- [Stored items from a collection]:
▬▬▬▬▬▬

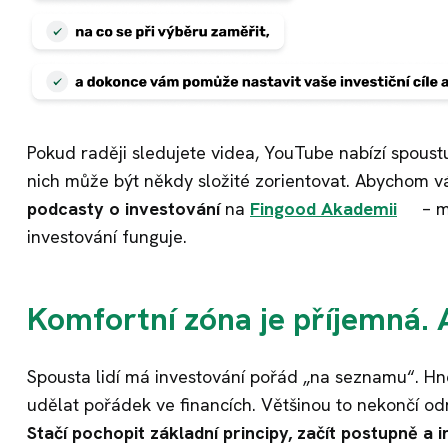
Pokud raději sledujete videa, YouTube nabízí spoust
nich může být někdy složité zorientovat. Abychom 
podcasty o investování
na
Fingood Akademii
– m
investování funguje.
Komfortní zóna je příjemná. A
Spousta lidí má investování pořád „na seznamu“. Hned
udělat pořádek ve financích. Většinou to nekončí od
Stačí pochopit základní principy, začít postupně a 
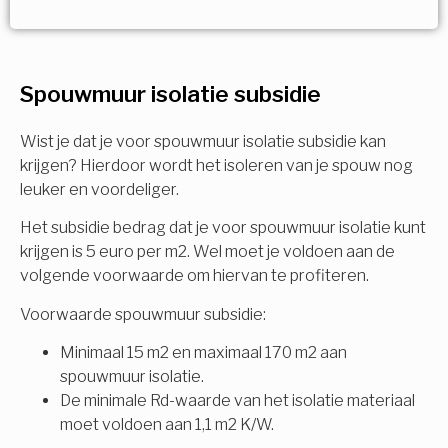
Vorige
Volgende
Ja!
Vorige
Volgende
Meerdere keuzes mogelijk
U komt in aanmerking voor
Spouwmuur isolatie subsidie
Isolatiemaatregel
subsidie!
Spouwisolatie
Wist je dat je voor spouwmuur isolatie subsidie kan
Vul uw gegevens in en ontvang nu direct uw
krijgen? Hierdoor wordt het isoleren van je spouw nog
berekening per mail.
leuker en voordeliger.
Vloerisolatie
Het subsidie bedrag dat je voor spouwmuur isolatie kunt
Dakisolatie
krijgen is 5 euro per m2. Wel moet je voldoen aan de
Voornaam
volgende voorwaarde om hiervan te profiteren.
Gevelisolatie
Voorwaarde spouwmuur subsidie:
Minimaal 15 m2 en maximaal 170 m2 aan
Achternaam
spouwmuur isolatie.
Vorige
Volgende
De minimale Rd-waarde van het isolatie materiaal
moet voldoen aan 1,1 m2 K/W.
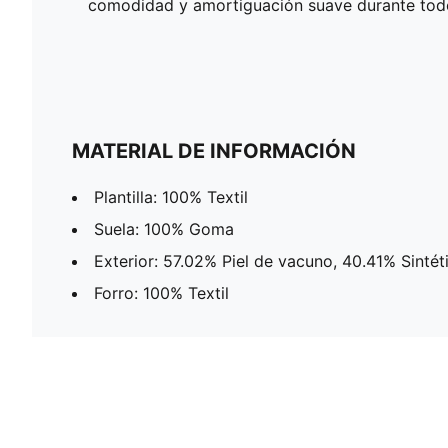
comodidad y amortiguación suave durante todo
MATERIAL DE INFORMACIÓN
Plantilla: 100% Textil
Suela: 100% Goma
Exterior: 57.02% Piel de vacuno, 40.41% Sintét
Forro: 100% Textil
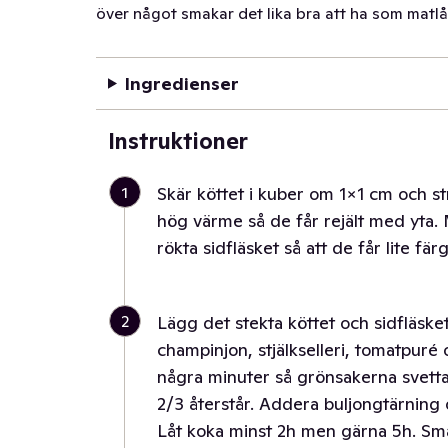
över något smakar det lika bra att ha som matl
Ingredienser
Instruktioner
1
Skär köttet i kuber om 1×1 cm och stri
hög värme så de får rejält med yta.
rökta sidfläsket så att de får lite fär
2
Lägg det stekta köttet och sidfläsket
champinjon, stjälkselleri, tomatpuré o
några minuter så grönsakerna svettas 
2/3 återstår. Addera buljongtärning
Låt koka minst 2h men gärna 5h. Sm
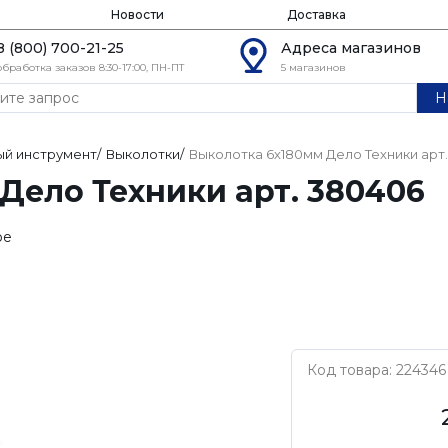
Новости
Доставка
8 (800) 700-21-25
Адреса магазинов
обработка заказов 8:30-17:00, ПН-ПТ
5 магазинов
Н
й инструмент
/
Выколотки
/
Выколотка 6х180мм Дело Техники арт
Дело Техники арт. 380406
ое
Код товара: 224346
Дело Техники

▬▬▬▬▬▬

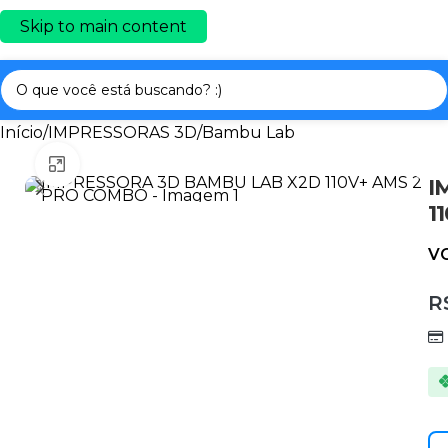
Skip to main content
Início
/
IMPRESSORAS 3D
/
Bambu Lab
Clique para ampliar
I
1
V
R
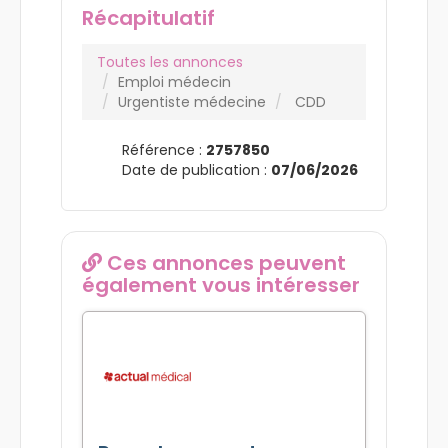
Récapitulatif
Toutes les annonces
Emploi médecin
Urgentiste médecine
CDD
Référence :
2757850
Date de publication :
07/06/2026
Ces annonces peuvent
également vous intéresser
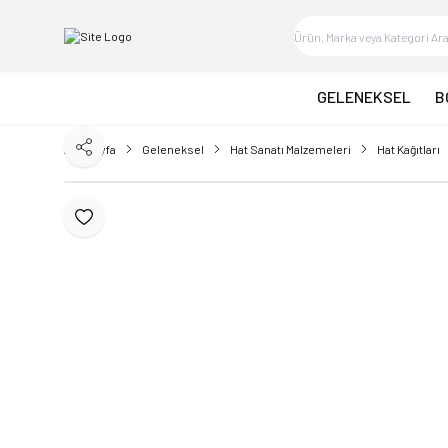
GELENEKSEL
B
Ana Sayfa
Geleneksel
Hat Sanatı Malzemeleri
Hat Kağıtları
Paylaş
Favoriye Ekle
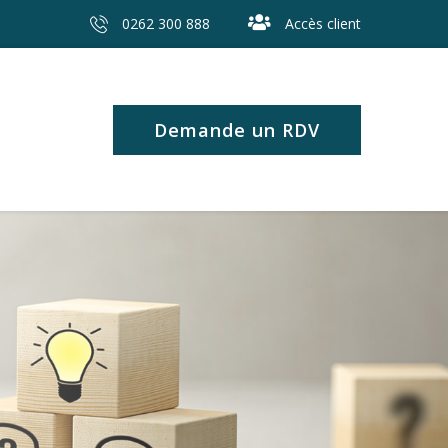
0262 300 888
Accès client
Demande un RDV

▬▬▬▬▬▬

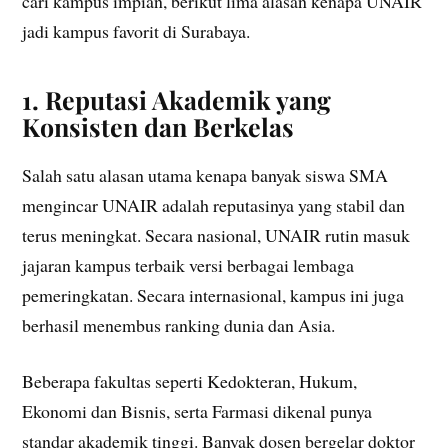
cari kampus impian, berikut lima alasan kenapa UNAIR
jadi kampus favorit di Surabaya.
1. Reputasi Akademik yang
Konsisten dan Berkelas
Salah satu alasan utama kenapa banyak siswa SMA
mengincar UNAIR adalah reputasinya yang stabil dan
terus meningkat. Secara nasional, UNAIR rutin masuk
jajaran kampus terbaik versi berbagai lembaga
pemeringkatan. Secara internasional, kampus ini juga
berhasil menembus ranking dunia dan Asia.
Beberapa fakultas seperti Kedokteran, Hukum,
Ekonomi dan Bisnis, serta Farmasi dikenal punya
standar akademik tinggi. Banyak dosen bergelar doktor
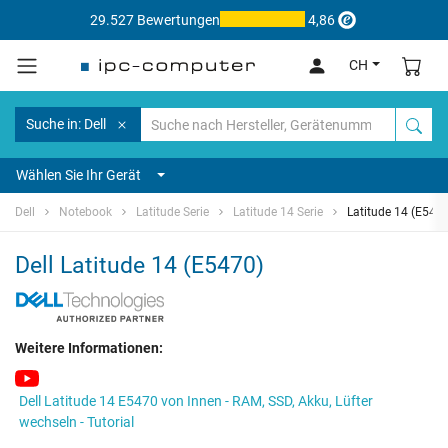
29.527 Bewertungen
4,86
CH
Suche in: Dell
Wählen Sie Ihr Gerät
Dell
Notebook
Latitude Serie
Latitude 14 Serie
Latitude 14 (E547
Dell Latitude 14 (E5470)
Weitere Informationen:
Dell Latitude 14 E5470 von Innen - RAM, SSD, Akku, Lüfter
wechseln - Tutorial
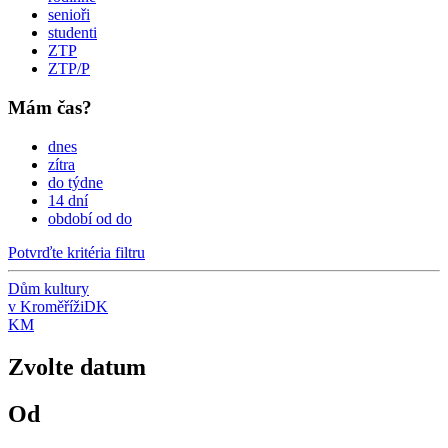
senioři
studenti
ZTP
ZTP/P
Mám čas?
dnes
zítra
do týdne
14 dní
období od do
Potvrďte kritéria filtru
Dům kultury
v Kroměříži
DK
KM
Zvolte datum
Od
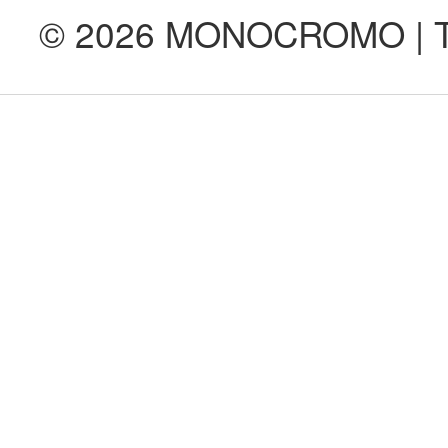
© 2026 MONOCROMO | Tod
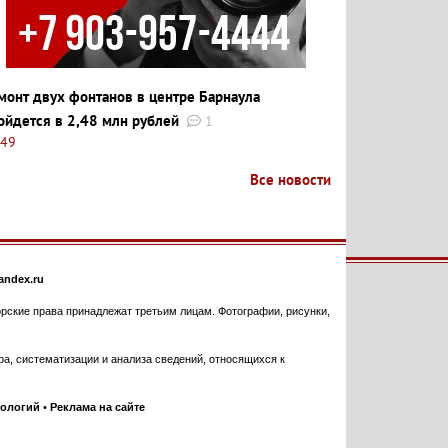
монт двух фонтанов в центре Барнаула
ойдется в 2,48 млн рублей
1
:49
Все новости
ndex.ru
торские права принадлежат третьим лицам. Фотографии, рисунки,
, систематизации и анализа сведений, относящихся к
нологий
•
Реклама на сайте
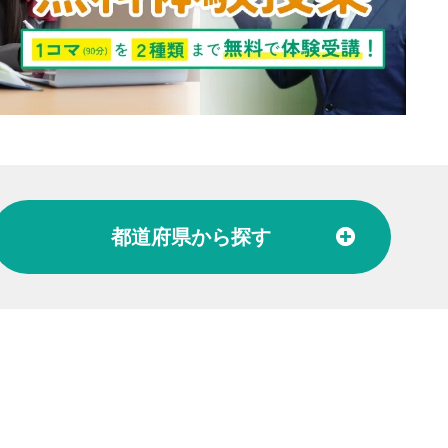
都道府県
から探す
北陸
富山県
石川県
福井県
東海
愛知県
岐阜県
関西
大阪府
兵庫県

▬▬▬▬▬▬

- [ASSIGNMENT]: Copy out the lines of the records from the line with "Pokud raději sledujete" to the line with "Stačí pochopit základní", both included, keeping every character as it appears.

- [OUTPUT OF THE TASK]:
Pokud raději sledujete videa, YouTube nabízí spoust
nich může být někdy složité zorientovat. Abychom 
podcasty o investování
na
Fingood Akademii
– m
investování funguje.
Komfortní zóna je příjemná. A
Spousta lidí má investování pořád „na seznamu“. Hned
udělat pořádek ve financích. Většinou to nekončí od
Stačí pochopit základní principy, začít postupně a 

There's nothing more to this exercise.